Женщина еле сдерживается, чтобы не скривиться и яростно терзает память, вспоминая хоть какой-нибудь разговор с Радой,
в котором что-то было бы сказано о свадьбе или регистрации.
Как это все походит на дешевый фарс! Муж и жена! Кольца! Какое двадцать шестое сентября? Что за бред? Какой
сентябрь? Рада еще в октябре жила здесь, в этой квартире.
И он, ублюдок, еще ждет ее ответ!
— Даже не сомневаюсь, — сквозь зубы говорит она.
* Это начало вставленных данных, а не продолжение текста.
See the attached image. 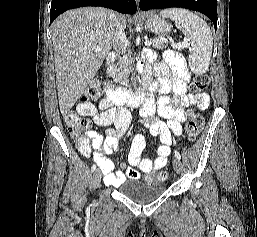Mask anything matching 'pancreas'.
<instances>
[{"label":"pancreas","mask_w":257,"mask_h":237,"mask_svg":"<svg viewBox=\"0 0 257 237\" xmlns=\"http://www.w3.org/2000/svg\"><path fill=\"white\" fill-rule=\"evenodd\" d=\"M152 47L155 49H164L167 47L166 43L159 40L153 39ZM132 58L131 52L124 54L122 58L116 63L112 64L109 69V73L118 83L125 84L128 81V76L131 72Z\"/></svg>","instance_id":"cf45deb5"}]
</instances>
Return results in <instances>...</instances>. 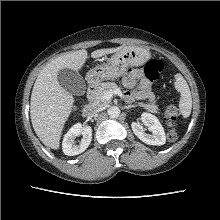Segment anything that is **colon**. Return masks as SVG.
<instances>
[{
    "instance_id": "5ec220e1",
    "label": "colon",
    "mask_w": 220,
    "mask_h": 220,
    "mask_svg": "<svg viewBox=\"0 0 220 220\" xmlns=\"http://www.w3.org/2000/svg\"><path fill=\"white\" fill-rule=\"evenodd\" d=\"M161 71L162 64L158 60L148 61L144 68L145 76L151 82L159 78ZM83 107L84 100L80 98L76 101L75 108L76 110H82ZM178 116L179 110L175 105H170L167 107L165 111V121L167 126L169 127V131L167 133V139L169 142H174L177 139V132L174 126L177 122Z\"/></svg>"
}]
</instances>
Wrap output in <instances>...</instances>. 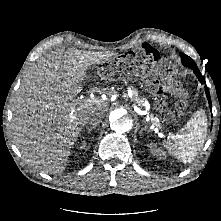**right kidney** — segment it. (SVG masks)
Returning <instances> with one entry per match:
<instances>
[{"label": "right kidney", "mask_w": 221, "mask_h": 221, "mask_svg": "<svg viewBox=\"0 0 221 221\" xmlns=\"http://www.w3.org/2000/svg\"><path fill=\"white\" fill-rule=\"evenodd\" d=\"M86 145V142H82V145L80 146V149H83Z\"/></svg>", "instance_id": "right-kidney-1"}]
</instances>
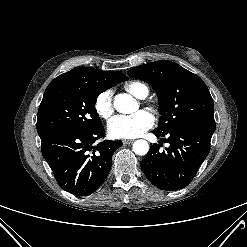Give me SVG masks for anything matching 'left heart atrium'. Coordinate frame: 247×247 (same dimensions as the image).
<instances>
[{"label":"left heart atrium","mask_w":247,"mask_h":247,"mask_svg":"<svg viewBox=\"0 0 247 247\" xmlns=\"http://www.w3.org/2000/svg\"><path fill=\"white\" fill-rule=\"evenodd\" d=\"M153 123L152 115L140 110L132 115L115 116L108 124V132L112 138L131 139L142 135Z\"/></svg>","instance_id":"obj_1"}]
</instances>
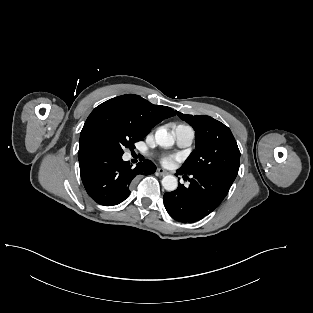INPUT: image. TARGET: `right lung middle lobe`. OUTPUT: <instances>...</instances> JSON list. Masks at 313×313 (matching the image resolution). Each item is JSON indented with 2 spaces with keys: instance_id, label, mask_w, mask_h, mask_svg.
Instances as JSON below:
<instances>
[{
  "instance_id": "right-lung-middle-lobe-1",
  "label": "right lung middle lobe",
  "mask_w": 313,
  "mask_h": 313,
  "mask_svg": "<svg viewBox=\"0 0 313 313\" xmlns=\"http://www.w3.org/2000/svg\"><path fill=\"white\" fill-rule=\"evenodd\" d=\"M145 136L128 118L111 113L101 121L97 129V151L123 155L125 148H135L134 144Z\"/></svg>"
}]
</instances>
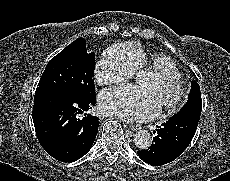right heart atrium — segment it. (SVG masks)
Listing matches in <instances>:
<instances>
[{
    "label": "right heart atrium",
    "instance_id": "d8ad5b80",
    "mask_svg": "<svg viewBox=\"0 0 230 181\" xmlns=\"http://www.w3.org/2000/svg\"><path fill=\"white\" fill-rule=\"evenodd\" d=\"M120 57H114L108 54L96 69V79L100 84L118 83L127 76V69Z\"/></svg>",
    "mask_w": 230,
    "mask_h": 181
}]
</instances>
— И это правильно. Ты всю жизнь будешь делать вид, что безумно счастлива за дочь, поняла? Всю оставшуюся жизнь ты
будешь притворяться, что до одурения рада, что она вышла за меня замуж. Потому что я никуда не денусь, ясно тебе? — Он
придвигается к ней вплотную, говорит прямо в лицо, нагло нарушая личное пространство. Он своей открытой агрессией
сминает ее волю. Дружинина задерживает дыхание, застывая испуганным кроликом, и начинает мелко дрожать. — Можешь
спросить у меня что-нибудь. Один раз. Один вопрос, — предлагает Гергердт и отступает, точно разрешая ей собраться с
мыслями.
— Ты знаешь? Про нее? — обтекаемо и без подробностей интересуется она. Если Гергердт в курсе той трагедии, он поймет.
Если не поймет, то так тому и быть.
— Знаю, — с непонятной улыбкой отвечает он.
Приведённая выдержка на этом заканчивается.